The most common innovation metric is root mean square deviation (RMSD)

A common innovation metric is root mean square deviation (RMSD)

“There are days such as 23rd May 2007 and the 15th September 2007 where the SLA fields from the four systems are in

approximate agreement between systems. The predictions by the four systems on these occasions are also in

reasonable agreement with the MODIS chlorophyll-α data.”

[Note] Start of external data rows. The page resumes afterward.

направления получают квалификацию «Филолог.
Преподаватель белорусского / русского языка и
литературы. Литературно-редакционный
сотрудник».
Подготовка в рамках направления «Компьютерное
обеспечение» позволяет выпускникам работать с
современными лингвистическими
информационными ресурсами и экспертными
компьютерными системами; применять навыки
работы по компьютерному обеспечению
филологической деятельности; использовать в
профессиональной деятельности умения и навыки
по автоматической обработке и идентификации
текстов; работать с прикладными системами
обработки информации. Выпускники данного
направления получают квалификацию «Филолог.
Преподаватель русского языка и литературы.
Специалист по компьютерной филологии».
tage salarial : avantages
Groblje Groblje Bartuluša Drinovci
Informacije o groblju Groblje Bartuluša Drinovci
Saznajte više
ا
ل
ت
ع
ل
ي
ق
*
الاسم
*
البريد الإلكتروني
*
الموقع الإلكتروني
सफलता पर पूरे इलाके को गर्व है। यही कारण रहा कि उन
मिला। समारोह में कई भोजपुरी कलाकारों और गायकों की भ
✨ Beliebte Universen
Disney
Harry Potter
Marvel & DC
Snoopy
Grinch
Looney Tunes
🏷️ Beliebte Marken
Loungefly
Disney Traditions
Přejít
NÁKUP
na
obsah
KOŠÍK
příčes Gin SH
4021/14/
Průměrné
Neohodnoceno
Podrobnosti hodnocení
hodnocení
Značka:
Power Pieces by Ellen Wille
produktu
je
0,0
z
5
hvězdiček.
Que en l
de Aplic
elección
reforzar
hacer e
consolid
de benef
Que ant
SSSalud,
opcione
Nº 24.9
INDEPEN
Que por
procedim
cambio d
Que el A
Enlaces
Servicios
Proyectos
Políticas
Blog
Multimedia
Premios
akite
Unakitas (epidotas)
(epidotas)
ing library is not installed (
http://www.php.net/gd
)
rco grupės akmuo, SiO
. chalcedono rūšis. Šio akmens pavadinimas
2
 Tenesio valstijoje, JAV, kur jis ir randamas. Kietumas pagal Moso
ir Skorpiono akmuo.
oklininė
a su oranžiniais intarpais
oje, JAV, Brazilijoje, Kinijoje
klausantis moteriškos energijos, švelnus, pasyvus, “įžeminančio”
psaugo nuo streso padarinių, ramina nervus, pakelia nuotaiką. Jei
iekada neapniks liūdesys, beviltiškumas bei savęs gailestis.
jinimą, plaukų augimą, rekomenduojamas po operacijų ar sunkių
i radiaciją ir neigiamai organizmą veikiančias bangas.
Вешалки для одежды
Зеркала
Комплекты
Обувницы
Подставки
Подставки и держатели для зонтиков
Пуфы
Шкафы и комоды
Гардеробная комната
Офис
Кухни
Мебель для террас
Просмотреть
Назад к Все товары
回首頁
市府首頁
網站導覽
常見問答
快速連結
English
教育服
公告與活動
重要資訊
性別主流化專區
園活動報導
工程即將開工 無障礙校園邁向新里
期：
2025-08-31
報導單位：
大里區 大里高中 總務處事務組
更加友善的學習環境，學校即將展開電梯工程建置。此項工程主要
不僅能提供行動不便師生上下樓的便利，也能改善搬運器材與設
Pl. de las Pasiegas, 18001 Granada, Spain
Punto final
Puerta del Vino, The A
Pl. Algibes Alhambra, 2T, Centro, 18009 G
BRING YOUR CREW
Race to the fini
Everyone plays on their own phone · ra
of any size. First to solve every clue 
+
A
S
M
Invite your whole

“There are days such as 23rd May 2007 and 15th September 2007 where SLA fields from the four systems are in reasonable agreement with each other and with the MODIS chlorophyll-α data.”

“When we look at the entire reanalysis this way, however, we see that the 2.5 km agrees less of the time with the satellite

imagery compared to the 10 km systems.”

“When we look at the entire reanalysis this way, which is not shown here, we see that the 2.5 km agrees less of the time with the satellite imagery compared to the 10 km systems.”

References added to manuscript

Chassignet, E. P., and X. Xu (2017), Impact of horizontal resolution (1/12 to 1/50) on gulf stream separation, penetration, and variability, Journal of Physical Oceanography, (2017).

Huber, P. J., and E. M. Ronchetti (2009), Generalities - Ro- bust Statistics, pp. 1–21, John Wiley & Sons, Inc.

Sakov, P., and P. Sandery (2015), Comparison of EnKF and EnOI regional ocean reanalysis systems, Ocean Modelling 89, 45-60.